Mechanised highway maintenance vehicles means improved safety and efficiency for personnel

UEM Edgenta, MHA and CIDB MoU also points the way towards Industry 4.0

Dinesh Appavu Photo

Dinesh Appavu

20 Jun 2019

Up till now, basic maintenance on our country’s network of highways such as mowing the grass and cleaning the road surface has been done manually. We’re sure you’ve witnessed it, hundreds of metres of cones merging two lanes into one and personnel with grass-cutting machines on their backs going at it or even wit brooms sweeping about… exposed to live traffic.

If you’ve ever wondered if that’s dangerous for the workers or even efficient, you weren’t alone. A memorandum of understanding (MoU) between UEM Edgenta, the Malaysian Highway Authority (MHA) and the Construction Industry Development Board (CIDB) will see the implementation of mechanised highway maintenance vehicles that remove the blue-collared workers from the equation and replace them with purpose-built vehicles that also improve efficiency.

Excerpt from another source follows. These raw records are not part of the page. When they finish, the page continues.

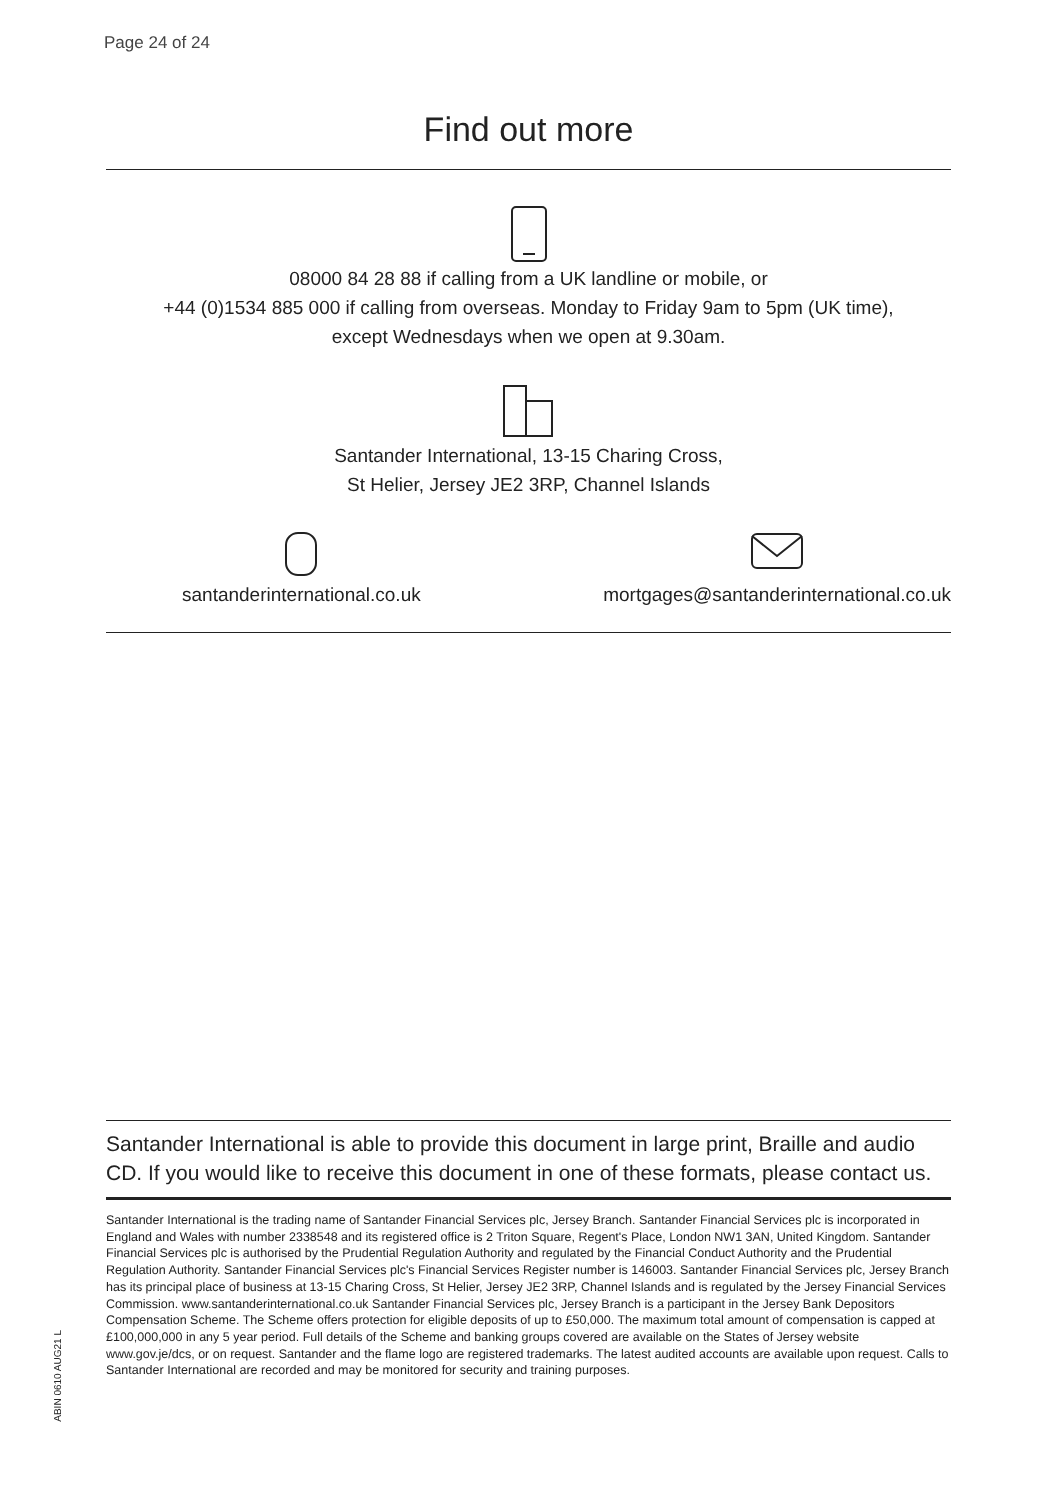Page 24 of 24
Find out more
08000 84 28 88 if calling from a UK landline or mobile, or
+44 (0)1534 885 000 if calling from overseas. Monday to Friday 9am to 5pm (UK time),
except Wednesdays when we open at 9.30am.
Santander International, 13-15 Charing Cross,
St Helier, Jersey JE2 3RP, Channel Islands
santanderinternational.co.uk
mortgages@santanderinternational.co.uk
Santander International is able to provide this document in large print, Braille and audio CD. If you would like to receive this document in one of these formats, please contact us.
Santander International is the trading name of Santander Financial Services plc, Jersey Branch. Santander Financial Services plc is incorporated in England and Wales with number 2338548 and its registered office is 2 Triton Square, Regent's Place, London NW1 3AN, United Kingdom. Santander Financial Services plc is authorised by the Prudential Regulation Authority and regulated by the Financial Conduct Authority and the Prudential Regulation Authority. Santander Financial Services plc's Financial Services Register number is 146003. Santander Financial Services plc, Jersey Branch has its principal place of business at 13-15 Charing Cross, St Helier, Jersey JE2 3RP, Channel Islands and is regulated by the Jersey Financial Services Commission. www.santanderinternational.co.uk Santander Financial Services plc, Jersey Branch is a participant in the Jersey Bank Depositors Compensation Scheme. The Scheme offers protection for eligible deposits of up to £50,000. The maximum total amount of compensation is capped at £100,000,000 in any 5 year period. Full details of the Scheme and banking groups covered are available on the States of Jersey website www.gov.je/dcs, or on request. Santander and the flame logo are registered trademarks. The latest audited accounts are available upon request. Calls to Santander International are recorded and may be monitored for security and training purposes.
ABIN 0610 AUG21 L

The machines required for the mechanisation of these tasks comprise a mechanised grass cutter (one unit), mechanical road sweeper (nine units), impact protection vehicle (one unit) and remote-controlled slope grass mower (one unit). All the machines were acquired by UEM Edgenta at a cost of approximately RM20 million and are being trialed on the North-South Expressway, except the remote-controlled slope grass mower that is earning its keep on the LPT2.

Moving to mechanisation is estimated to increase productivity by a whopping 875 per cent whilst reducing exposure to live traffic for personnel by 88 per cent.

Prior to this, mowing the grass required 18 workers for cutting alone and three mobilisation team personnel as well as a one-tonne lorry and two vans per team. Of a typical eight-hour shift, only six is spent on actual cutting with the remaining two split between a break and traffic management (placing and removing cones and signage).

Mechanisation translates into a smaller crew of just two over the previous 18; one to drive the lorry and other to operate the arm. Following around 30-metres behind at the same speed would be the impact protection vehicle that substitutes the need for cones and signage; functioning instead as a rolling warning without the need for lane closure. This negates the need for that aforementioned hour of traffic management, meaning seven hours can be dedicated to cutting with no need for the vans.

On average, each grass-cutting worker is estimated to cover approximately 800sq m per hour or 4,800sq m a day. The mechanical road sweeper is capable of covering 84,000sq m of grass without a day or the equivalent of 18 man-days of manual operations.

The mechanised impact protection vehicle replaces the cumbersome manual traffic management for manual grass-cutting that requires lane closure for two kilometer stretches utilising the laying of cones and signages with a crew of a one-tonne lorry, five staff, 250 cones and 29 signages in addition to the safety vehicle team.

The mechanised impact protection vehicle takes on the role of a rolling traffic management system behind the mechanised grass cutters with a large digital display board mounted behind, above the retractable impact absorption structure. Crew is reduced to just two workers and no other support vehicles.

The mechanical road sweeper previewed during the signing of the MoU is a drastic improvement in cleaning speed over the current machine in use but more importantly, is now capable of collecting large debris such as the carcass of retreaded lorry tyres that are a danger to motorists and litters our highways way too much.

It’s stated that the effective sweeping speed is between 18-30kph although it’s most optimum at 8-10kph. For comparisons sake, the current suction machine’s effective speed is 5-6kph with optimum performance at an almost standstill 2-3kph. It adds up to an improvement of 436 per cent and 217 per cent respectively.

Last but certainly not the least is the creatively named remote-controlled slope grass mower that; as the name suggests, mows grass on inclines up to 55 degrees. Operated by a single person remotely, the numbers add up to improved efficiency of 525 per cent on slopes and 1,328 per cent on heavy bushes.

Additionally, the mechanised grass cutter, impact protection vehicle and mechanical road sweeper are all based on existing truck platforms that means they can be driven on public roads. Only the remote-controlled slope grass cutter requires a transporter to reach its location.

The step up to mechanisation is in line with the industry’s adoption of Industry 4.0 and isn’t limited to just the machines. Many of the automation processes are being extended to the garage operations that is being digitised for efficiency.